Everyone expects the TPLF to escalate the war again soon but not without US support
After the government declared a unilateral, humanitarian ceasefire at the end of December, the TPLF continued its attacks on the 1600-year-old Waldeba Monastery in Amhara Region, displacing 1000 monks. In Gondar, Amhara Region, Alastair and I interviewed a young monk who said the TPLF had demanded to know the positions of the Ethiopian military, the Amhara Special Forces, and the FANO militia, and then refused to accept the monks’ answers that they were not military men, but men of God. He said he had fled while the TPLF fired bullets after him, then jumped into a river to escape.

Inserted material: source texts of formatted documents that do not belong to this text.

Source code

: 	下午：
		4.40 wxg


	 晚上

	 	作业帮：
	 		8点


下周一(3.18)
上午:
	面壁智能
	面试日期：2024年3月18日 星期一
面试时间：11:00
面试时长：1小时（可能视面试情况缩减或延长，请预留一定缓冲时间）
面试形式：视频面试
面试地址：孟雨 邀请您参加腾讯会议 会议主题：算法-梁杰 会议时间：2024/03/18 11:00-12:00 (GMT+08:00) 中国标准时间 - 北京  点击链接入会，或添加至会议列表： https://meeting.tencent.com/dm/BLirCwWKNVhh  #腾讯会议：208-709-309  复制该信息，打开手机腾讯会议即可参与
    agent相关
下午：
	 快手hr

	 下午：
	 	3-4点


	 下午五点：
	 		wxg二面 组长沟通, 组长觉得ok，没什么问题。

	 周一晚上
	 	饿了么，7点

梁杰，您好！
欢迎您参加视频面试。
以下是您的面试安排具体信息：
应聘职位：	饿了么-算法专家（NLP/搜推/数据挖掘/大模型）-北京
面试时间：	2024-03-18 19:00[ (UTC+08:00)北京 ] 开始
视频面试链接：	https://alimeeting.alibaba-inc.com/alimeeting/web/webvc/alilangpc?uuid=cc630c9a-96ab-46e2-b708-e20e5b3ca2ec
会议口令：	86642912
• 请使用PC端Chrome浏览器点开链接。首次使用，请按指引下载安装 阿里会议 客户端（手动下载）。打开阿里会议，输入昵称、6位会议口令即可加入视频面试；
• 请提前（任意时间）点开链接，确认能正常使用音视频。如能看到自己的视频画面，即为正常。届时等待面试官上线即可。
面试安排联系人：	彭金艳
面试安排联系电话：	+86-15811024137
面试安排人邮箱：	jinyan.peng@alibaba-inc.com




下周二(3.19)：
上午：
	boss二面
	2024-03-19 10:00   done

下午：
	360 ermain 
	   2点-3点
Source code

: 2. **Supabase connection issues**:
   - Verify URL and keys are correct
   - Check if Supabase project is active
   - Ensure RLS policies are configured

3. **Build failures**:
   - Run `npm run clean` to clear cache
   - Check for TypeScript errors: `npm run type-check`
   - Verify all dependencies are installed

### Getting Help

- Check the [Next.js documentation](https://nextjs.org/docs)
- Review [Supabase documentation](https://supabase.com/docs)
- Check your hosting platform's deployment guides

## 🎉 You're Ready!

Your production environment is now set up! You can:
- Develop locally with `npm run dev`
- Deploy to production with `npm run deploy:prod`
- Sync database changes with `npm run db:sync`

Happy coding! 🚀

The Waldeba Monastery is spread out over a very wide area, including forests and caves. The displaced monks say that, with 75% of the monks gone, the TPLF have established a military base, which could be used for a new TPLF offensive into Amhara Region from the east.
Just before the government’s December ceasefire, the TPLF invaded Afar Region, shelling towns indiscriminately and displacing hundreds of thousands of Afar tribespeople, seemingly in an effort to once again threaten the Addis-Djibouti transport corridor, which is both a highway and railway line. However, Afar tribesmen, with some help from Ethiopian Air Force drones, drove them back inside the borders of Tigray Province roughly four weeks ago.
Fighting has been sporadic since, but in early May, the TPLF attacked the Eritrean Army at Badme, resulting in reported but as yet unconfirmed counterattacks.
Everyone we spoke to expects the TPLF to escalate again soon when June rains make it more difficult for the Ethiopian Air Force to operate its drone force. Many believe that TPLF forces amassed in Sudan may try to invade over Amhara Region’s western border.
Despite US declarations that all warring parties are responsible, no one we spoke to believes that the TPLF could keep fighting without the political, diplomatic, and most likely material support of the US, which may include pending sanctions.
I wish I could conclude on a lighter note, but summoning Gramsci’s “pessimism of the intellect, optimism of the will,” I can only resolve to share what I’ve learned back home and suggest that the US let Ethiopia live.